= Problem statement =
Your answer should be the complete set of entries, transcribed exactly.
== Segment start ==
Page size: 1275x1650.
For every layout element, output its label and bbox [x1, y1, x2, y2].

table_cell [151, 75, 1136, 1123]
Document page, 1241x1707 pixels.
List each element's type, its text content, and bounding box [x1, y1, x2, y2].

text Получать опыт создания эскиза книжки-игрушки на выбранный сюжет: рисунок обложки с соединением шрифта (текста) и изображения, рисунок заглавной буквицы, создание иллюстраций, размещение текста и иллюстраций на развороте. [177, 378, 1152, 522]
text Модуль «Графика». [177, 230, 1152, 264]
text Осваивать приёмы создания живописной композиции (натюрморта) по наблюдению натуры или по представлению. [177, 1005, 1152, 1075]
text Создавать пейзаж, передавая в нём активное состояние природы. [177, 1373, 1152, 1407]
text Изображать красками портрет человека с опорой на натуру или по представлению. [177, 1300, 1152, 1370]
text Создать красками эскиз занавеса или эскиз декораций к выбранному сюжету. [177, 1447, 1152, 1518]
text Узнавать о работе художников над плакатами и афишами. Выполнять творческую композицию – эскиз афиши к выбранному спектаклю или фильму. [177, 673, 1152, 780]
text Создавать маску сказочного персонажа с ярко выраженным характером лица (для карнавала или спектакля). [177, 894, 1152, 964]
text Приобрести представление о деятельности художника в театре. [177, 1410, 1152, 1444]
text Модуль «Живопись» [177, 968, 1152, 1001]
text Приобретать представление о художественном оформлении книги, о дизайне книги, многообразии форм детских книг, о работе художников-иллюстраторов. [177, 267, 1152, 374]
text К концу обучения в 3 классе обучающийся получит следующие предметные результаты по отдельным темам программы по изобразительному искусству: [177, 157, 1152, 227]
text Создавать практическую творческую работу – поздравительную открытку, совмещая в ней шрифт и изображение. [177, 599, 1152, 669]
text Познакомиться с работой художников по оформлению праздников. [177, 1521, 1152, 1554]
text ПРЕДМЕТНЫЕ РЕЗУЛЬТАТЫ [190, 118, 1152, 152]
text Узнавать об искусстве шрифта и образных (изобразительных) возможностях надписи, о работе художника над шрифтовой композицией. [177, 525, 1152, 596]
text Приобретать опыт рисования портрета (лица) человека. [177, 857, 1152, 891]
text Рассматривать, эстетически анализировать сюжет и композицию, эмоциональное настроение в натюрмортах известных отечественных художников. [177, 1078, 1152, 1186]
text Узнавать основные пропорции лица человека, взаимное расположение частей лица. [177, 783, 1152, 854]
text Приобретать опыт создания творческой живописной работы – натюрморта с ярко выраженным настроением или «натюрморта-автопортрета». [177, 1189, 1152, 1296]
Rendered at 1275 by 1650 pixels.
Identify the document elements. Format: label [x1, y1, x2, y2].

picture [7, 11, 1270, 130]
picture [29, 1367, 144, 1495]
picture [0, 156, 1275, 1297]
== Segment end ==
= Answer space =
Page size: 1275x1650.
For every layout element, output its label and bbox [x1, y1, x2, y2].

table_cell [151, 75, 1136, 1123]
Document page, 1241x1707 pixels.
List each element's type, its text content, and bounding box [x1, y1, x2, y2].

text Получать опыт создания эскиза книжки-игрушки на выбранный сюжет: рисунок обложки с соединением шрифта (текста) и изображения, рисунок заглавной буквицы, создание иллюстраций, размещение текста и иллюстраций на развороте. [177, 378, 1152, 522]
text Модуль «Графика». [177, 230, 1152, 264]
text Осваивать приёмы создания живописной композиции (натюрморта) по наблюдению натуры или по представлению. [177, 1005, 1152, 1075]
text Создавать пейзаж, передавая в нём активное состояние природы. [177, 1373, 1152, 1407]
text Изображать красками портрет человека с опорой на натуру или по представлению. [177, 1300, 1152, 1370]
text Создать красками эскиз занавеса или эскиз декораций к выбранному сюжету. [177, 1447, 1152, 1518]
text Узнавать о работе художников над плакатами и афишами. Выполнять творческую композицию – эскиз афиши к выбранному спектаклю или фильму. [177, 673, 1152, 780]
text Создавать маску сказочного персонажа с ярко выраженным характером лица (для карнавала или спектакля). [177, 894, 1152, 964]
text Приобрести представление о деятельности художника в театре. [177, 1410, 1152, 1444]
text Модуль «Живопись» [177, 968, 1152, 1001]
text Приобретать представление о художественном оформлении книги, о дизайне книги, многообразии форм детских книг, о работе художников-иллюстраторов. [177, 267, 1152, 374]
text К концу обучения в 3 классе обучающийся получит следующие предметные результаты по отдельным темам программы по изобразительному искусству: [177, 157, 1152, 227]
text Создавать практическую творческую работу – поздравительную открытку, совмещая в ней шрифт и изображение. [177, 599, 1152, 669]
text Познакомиться с работой художников по оформлению праздников. [177, 1521, 1152, 1554]
text ПРЕДМЕТНЫЕ РЕЗУЛЬТАТЫ [190, 118, 1152, 152]
text Узнавать об искусстве шрифта и образных (изобразительных) возможностях надписи, о работе художника над шрифтовой композицией. [177, 525, 1152, 596]
text Приобретать опыт рисования портрета (лица) человека. [177, 857, 1152, 891]
text Рассматривать, эстетически анализировать сюжет и композицию, эмоциональное настроение в натюрмортах известных отечественных художников. [177, 1078, 1152, 1186]
text Узнавать основные пропорции лица человека, взаимное расположение частей лица. [177, 783, 1152, 854]
text Приобретать опыт создания творческой живописной работы – натюрморта с ярко выраженным настроением или «натюрморта-автопортрета». [177, 1189, 1152, 1296]
Rendered at 1275 by 1650 pixels.
Identify the document elements. Format: label [x1, y1, x2, y2].

picture [7, 11, 1270, 130]
picture [29, 1367, 144, 1495]
picture [0, 156, 1275, 1297]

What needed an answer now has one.